L’accident de voiture, terrible, est le point de départ du récit : Abigail, vingt ans, en classe préparatoire pour devenir vétérinaire et ainsi réaliser ses rêves, y laisse un bras. Sa mère n’a pas pu éviter l’autre véhicule qui brûlait un stop, à cause d’un téléphone au volant. La vie d’Abi ne sera plus jamais comme avant, et il lui faut tout réapprendre, tout : enfiler sa petite culotte, lire un livre, se laver… Isolée du monde – elle s’est recentrée sur elle-même et ne parle plus à ses amis -, elle a déménagé avec sa famille et heureusement que Coline, sa tante de trente-six ans, célibataire et complètement déjantée, l’aide à accepter son sort. Mais chaque fois qu’elle doit gérer son quotidien : faire une lessive, des courses de Noël… tout est plus compliqué, plus lent. Et Abi n’accepte pas tout. Son moignon – qui rime avec rognon – est sensible et douloureux. Thomas, son ancien petit ami, lui manque : elle l’a congédié bien avant d’être sur son lit d’hôpital, mais elle pense encore à lui, l’espionne parfois sur les réseaux sociaux… Elle envie sa sœur Millie, une jolie adolescente de quinze ans, les joues roses de plaisir, qui ne fait que sortir. Abi ne se projette plus. N’a plus envie de rien. En veut parfois à sa mère, pourtant patiente et bienveillante, à son père, qui, à force de blagues censées la faire rire, se montre très maladroit, et surtout à cette femme qui l’a percutée de plein fouet… L’adolescente est en colère contre le monde entier.

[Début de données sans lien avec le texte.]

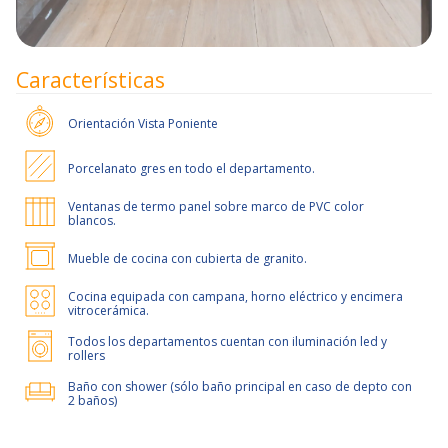
Características
Orientación
Vista Poniente
Porcelanato gres en todo el departamento.
Ventanas de termo panel sobre marco de PVC color
blancos.
Mueble de cocina con cubierta de granito.
Cocina equipada con campana, horno eléctrico y encimera
vitrocerámica.
Todos los departamentos cuentan con iluminación led y
rollers
Baño con shower (sólo baño principal en caso de depto con
2 baños)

Plongée dans son ressentiment, elle accepte quand même de lire les livres de Blaise Cendrars, qu’elle reçoit d’un inconnu, par la poste : « La Main coupée », « L’Homme foudroyé », « La Vie dangereuse ». Des œuvres, certaines autobiographiques, des réflexions, qui semblent avoir été écrites pour elle. Grâce aux mots de l’écrivain, à son témoignage, elle s’identifie et commence une lente résurrection, qui passera par la découverte de l’auteur de ces lectures miraculeuses. Et puis Yoru, le chat qui lui a été offert par sa tante, l’aide aussi, à sa manière, tandis qu’Aurèle, un ancien ami qu’elle a connu au primaire et au collège, et qui se passionne pour les oiseaux, commence à sérieusement faire battre son cœur.

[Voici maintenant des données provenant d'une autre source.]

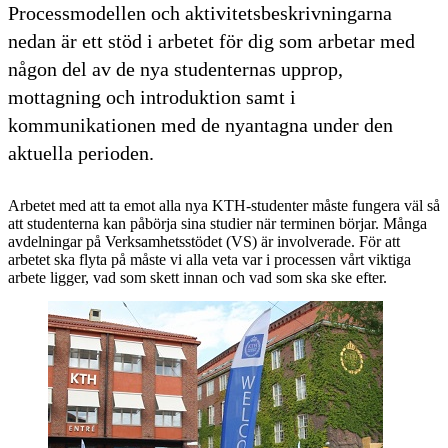
Processmodellen och aktivitetsbeskrivningarna
nedan är ett stöd i arbetet för dig som arbetar med
någon del av de nya studenternas upprop,
mottagning och introduktion samt i
kommunikationen med de nyantagna under den
aktuella perioden.
Arbetet med att ta emot alla nya KTH-studenter måste fungera väl så
att studenterna kan påbörja sina studier när terminen börjar. Många
avdelningar på Verksamhetsstödet (VS) är involverade. För att
arbetet ska flyta på måste vi alla veta var i processen vårt viktiga
arbete ligger, vad som skett innan och vad som ska ske efter.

« Un si petit oiseau » est l’histoire d’une reconstruction, lente et réaliste. Abi a beau se montrer forte et déterminée, elle sent que sa féminité est diminuée, que les regards se posent sans concession, sur elle, sur son bras, que le jugement est parfois plus fort que tout le reste. Heureusement, elle porte en elle-même une rage de vivre et un élan, l’amour des livres, de la nature et des animaux, surtout des oiseaux. Après « Je suis ton soleil », Marie Pavlenko poursuit l’exploration de la période adolescente, de ses ressentis, de son attachement farouche à l’existence. Mais l’héroïne aurait pu être une adulte : ce qui fait sa force, c’est aussi sa personnalité hors du commun, et l’on s’y attache rapidement, irrémédiablement ; l’on comprend ses coups durs, ses blessures, ses angoisses. Enfin, il y a ce ton qui n’appartient qu’à l’auteur, cette tonalité humoristique et désopilante, et qui, même dans les moments les plus pessimistes, nous arrache un sourire, lumineux.